For a satellite to be in a circular orbit 780 km above the surface of the earth, what is the period of the orbit (in hours)? ​

Answer 1

I will take 2 hours....

I will take 2 hours....

Answer 2

Given :

Height of the orbit from the surface of the earth (h) = 780 Km

To Find :

Time period of the orbit

Solution :

If the time period of the satellite is T, the distance covered in time T by the satellite = the circumference of the orbit = 2$\pi$r

      ∴ T = $\frac{2\pi r}{v_{0} }$  ( where $V_{0}$ = orbital velocity)

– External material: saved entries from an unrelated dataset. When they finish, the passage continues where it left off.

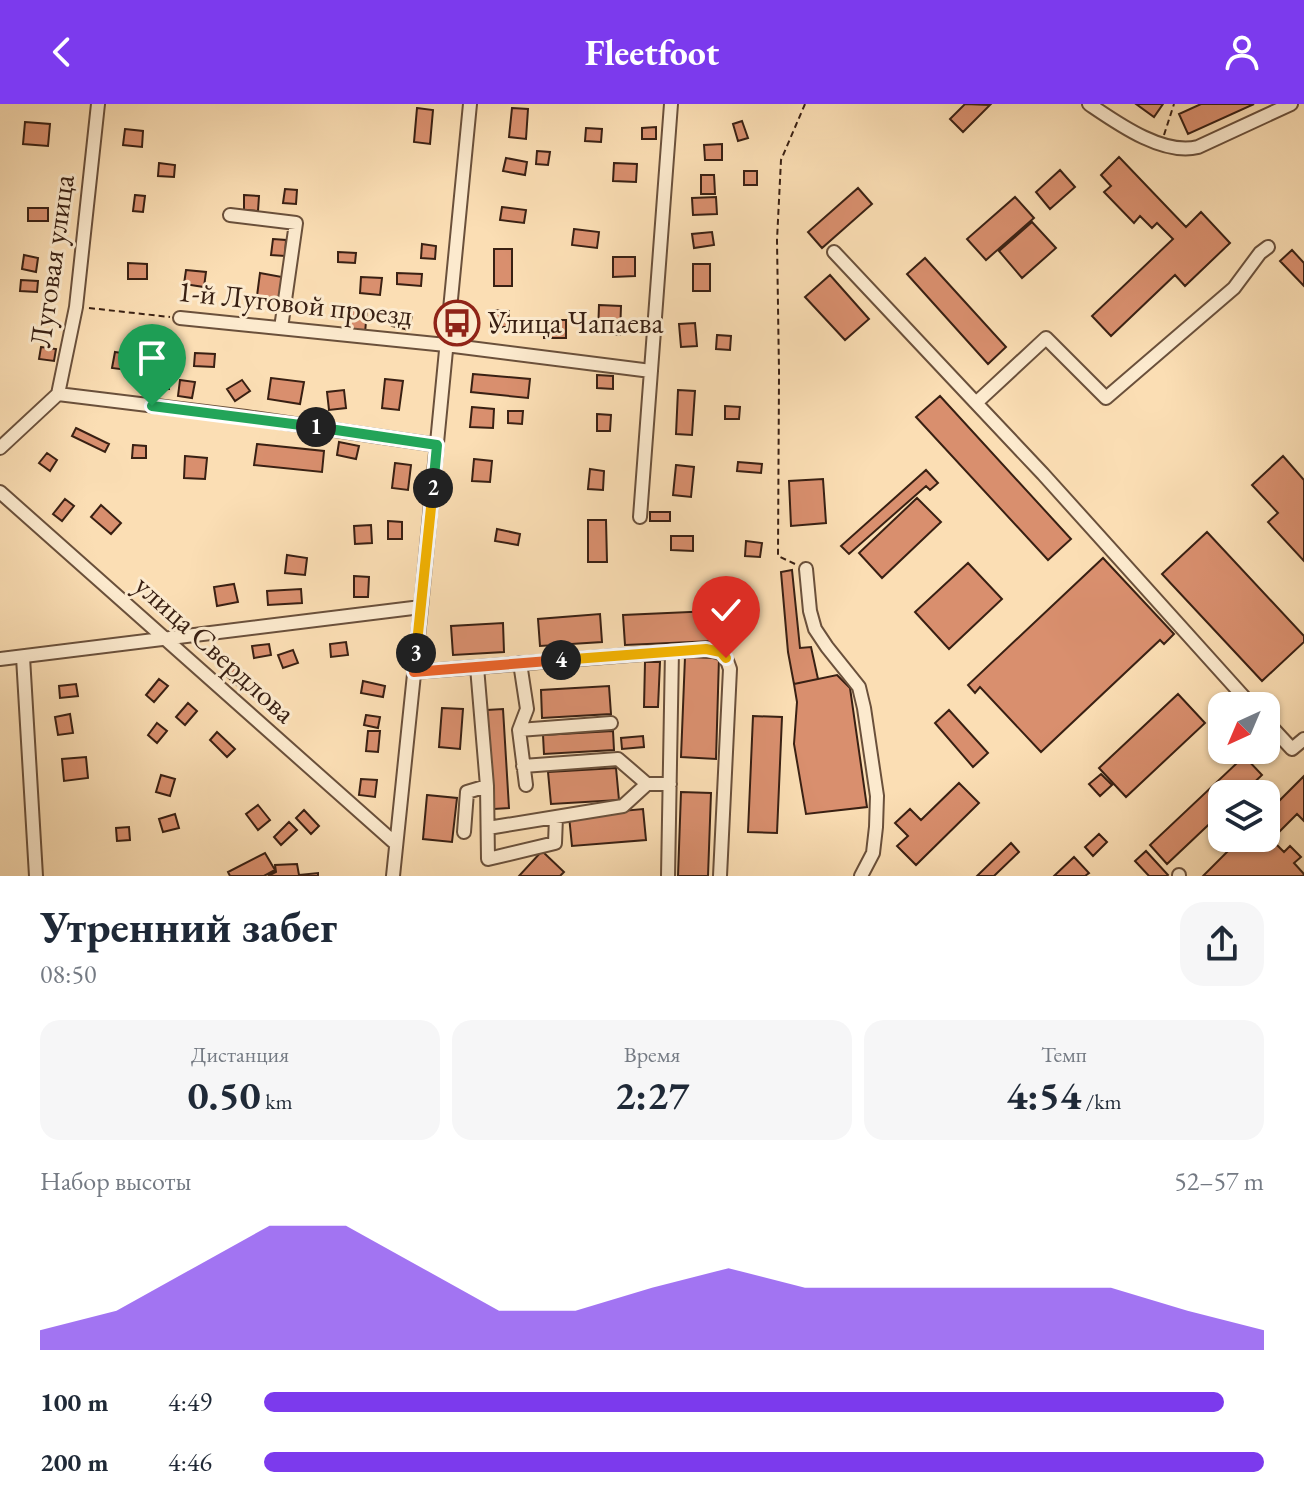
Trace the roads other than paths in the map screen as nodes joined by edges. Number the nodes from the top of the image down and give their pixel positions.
1 (98, 104) edge
2 (470, 104) edge
3 (671, 104) edge
4 (1089, 104) edge
5 (1291, 104) edge
6 (230, 215) dead end
7 (1268, 247) dead end
8 (834, 252) dead end
9 (180, 318) road end
10 (281, 328) junction
11 (446, 345) junction
12 (651, 371) junction
13 (58, 394) junction
14 (976, 403) junction
15 (437, 445) junction
16 (0, 448) edge
17 (0, 492) edge
18 (640, 517) dead end
19 (806, 569) road end
20 (421, 607) junction
21 (163, 637) junction
22 (672, 651) junction
23 (23, 657) junction
24 (0, 659) edge
25 (520, 663) junction
26 (477, 667) junction
27 (414, 672) junction
28 (1239, 692) edge
29 (611, 723) dead end
30 (519, 730) junction
31 (1280, 736) edge
32 (1304, 739) edge
33 (523, 766) junction
34 (647, 784) junction
35 (670, 784) junction
36 (526, 785) dead end
37 (487, 786) junction
38 (556, 817) junction
39 (488, 828) junction
40 (464, 832) dead end
41 (396, 844) junction
42 (36, 876) edge
43 (393, 876) edge
44 (668, 876) edge
45 (720, 876) edge
46 (861, 876) edge

1 - 13 street, Луговая улица
2 - 11 street
3 - 12 street
4 - 5 street
6 - 10 street
7 - 14 street
8 - 14 street
9 - 10 street, 1-й Луговой проезд
10 - 11 street, 1-й Луговой проезд
11 - 12 street, 1-й Луговой проезд
11 - 15 street
12 - 18 street
13 - 15 street
13 - 16 street, Луговая улица
14 - 28 street
15 - 20 street
17 - 21 street, улица Свердлова
19 - 46 street
20 - 21 street
20 - 27 street
21 - 23 street
21 - 41 street, улица Свердлова
22 - 25 street
22 - 35 street
22 - 45 street
23 - 24 street
23 - 42 street
25 - 26 street
25 - 30 street
26 - 27 street
26 - 37 street
27 - 41 street
29 - 30 street
30 - 33 street
31 - 32 street
33 - 34 street
33 - 36 street
34 - 35 street
34 - 38 street
35 - 44 street
37 - 39 street
37 - 40 street
38 - 39 street
38 - 39 street
41 - 43 street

We know, Orbital velocity ( $V_{0}$) = $\sqrt{\frac{GM}{(R+h)} }$ ----------> equation 1

as g = $\frac{GM}{R^{2} }$

(g = acceleration due to gravity; M = mass of earth; r = radius of the earth; G= Gravitational constant)

or, GM = g$R^{2}$

Putting this value of GM in equation 1

     $V_{0}$ = $\sqrt{\frac{gR^{2} }{r} }$  (where r = radius of orbit = R+h)

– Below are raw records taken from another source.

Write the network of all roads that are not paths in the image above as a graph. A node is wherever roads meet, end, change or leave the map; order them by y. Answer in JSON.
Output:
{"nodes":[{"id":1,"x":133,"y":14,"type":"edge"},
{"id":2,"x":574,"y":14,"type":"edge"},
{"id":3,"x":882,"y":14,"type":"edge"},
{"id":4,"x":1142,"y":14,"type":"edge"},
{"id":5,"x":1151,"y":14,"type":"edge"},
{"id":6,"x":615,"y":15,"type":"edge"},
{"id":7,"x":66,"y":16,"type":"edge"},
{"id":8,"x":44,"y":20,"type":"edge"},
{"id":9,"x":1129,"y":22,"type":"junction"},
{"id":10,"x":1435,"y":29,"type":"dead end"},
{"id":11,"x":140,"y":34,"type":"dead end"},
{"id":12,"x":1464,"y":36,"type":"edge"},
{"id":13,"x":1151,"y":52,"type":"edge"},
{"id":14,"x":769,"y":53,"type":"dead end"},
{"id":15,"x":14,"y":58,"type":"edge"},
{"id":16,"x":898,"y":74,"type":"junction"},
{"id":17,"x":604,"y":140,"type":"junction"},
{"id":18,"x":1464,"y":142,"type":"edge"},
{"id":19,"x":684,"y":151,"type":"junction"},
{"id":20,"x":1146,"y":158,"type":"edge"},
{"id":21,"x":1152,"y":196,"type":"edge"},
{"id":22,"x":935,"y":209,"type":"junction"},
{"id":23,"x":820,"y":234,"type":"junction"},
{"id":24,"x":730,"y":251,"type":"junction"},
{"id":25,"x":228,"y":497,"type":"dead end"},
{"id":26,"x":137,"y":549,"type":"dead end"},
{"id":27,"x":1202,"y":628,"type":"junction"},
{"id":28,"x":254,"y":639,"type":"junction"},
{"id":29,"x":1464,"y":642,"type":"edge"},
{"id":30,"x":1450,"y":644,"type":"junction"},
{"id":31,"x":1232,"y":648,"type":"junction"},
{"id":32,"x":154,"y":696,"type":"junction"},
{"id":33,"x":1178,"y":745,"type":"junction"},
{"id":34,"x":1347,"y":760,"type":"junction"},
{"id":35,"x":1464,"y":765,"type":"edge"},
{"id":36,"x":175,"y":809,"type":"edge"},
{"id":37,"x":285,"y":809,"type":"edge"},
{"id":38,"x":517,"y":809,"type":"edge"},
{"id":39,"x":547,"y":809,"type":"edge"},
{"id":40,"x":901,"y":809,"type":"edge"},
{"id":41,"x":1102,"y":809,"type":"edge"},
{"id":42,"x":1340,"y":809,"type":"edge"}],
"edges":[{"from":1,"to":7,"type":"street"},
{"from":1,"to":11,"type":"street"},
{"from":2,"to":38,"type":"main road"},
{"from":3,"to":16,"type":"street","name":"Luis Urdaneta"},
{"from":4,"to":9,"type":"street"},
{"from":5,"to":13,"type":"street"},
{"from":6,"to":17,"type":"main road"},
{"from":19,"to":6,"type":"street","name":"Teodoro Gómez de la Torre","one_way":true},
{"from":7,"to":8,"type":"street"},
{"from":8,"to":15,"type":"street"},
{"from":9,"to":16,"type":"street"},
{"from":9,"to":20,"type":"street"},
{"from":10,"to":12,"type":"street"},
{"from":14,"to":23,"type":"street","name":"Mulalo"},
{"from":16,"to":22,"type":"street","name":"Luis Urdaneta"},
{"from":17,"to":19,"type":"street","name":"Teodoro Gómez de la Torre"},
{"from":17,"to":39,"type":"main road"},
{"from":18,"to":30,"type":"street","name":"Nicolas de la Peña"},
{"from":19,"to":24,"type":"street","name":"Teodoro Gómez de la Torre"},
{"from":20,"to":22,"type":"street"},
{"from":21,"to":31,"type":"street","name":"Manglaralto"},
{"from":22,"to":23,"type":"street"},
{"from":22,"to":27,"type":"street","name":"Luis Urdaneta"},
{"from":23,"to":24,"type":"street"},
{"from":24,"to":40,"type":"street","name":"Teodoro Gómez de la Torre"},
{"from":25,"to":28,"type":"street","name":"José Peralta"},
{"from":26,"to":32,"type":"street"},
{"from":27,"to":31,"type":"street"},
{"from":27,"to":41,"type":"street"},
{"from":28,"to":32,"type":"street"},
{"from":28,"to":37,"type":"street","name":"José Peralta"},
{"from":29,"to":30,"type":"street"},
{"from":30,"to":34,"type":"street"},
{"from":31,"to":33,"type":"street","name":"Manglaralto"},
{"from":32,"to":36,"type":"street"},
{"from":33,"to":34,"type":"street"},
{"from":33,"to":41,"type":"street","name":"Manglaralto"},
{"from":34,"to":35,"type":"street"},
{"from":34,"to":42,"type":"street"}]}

or,  $V_{0}$ = $R\sqrt{\frac{g}{r} }$

Now, Time period of revolution (T) = $\frac{2\pi r}{v_{0} }$

                                                          =  $2\pi r.\frac{1}{R} \sqrt{\frac{r}{g} }$

                                                          = $\frac{2\pi }{R} \sqrt{\frac{r^{3} }{g} }$

                                                          = $\frac{2 * 3.14}{6.4 * 10^{6} } \sqrt{\frac{(6.4 * 10^{6} +0.78 * 10^{6} )^{3} }{9.8} }$

                                                          = 0.98 x $10^{-6}$ $\sqrt{ \frac{(7.18 *10^{6} )^{3} }{9.8} }$

                                                          = 0.98 x  $10^{-6}$ x $\sqrt{\frac{370.15 * 10^{18} }{9.8}}$

                                                          = 0.98 x 6.146 x $10^{3}$

                                                         = 7126 sec = 2 hours (approx.)

∴ The period of revolution at a height of 780 km from the earth's suface is 2 hours (approximately).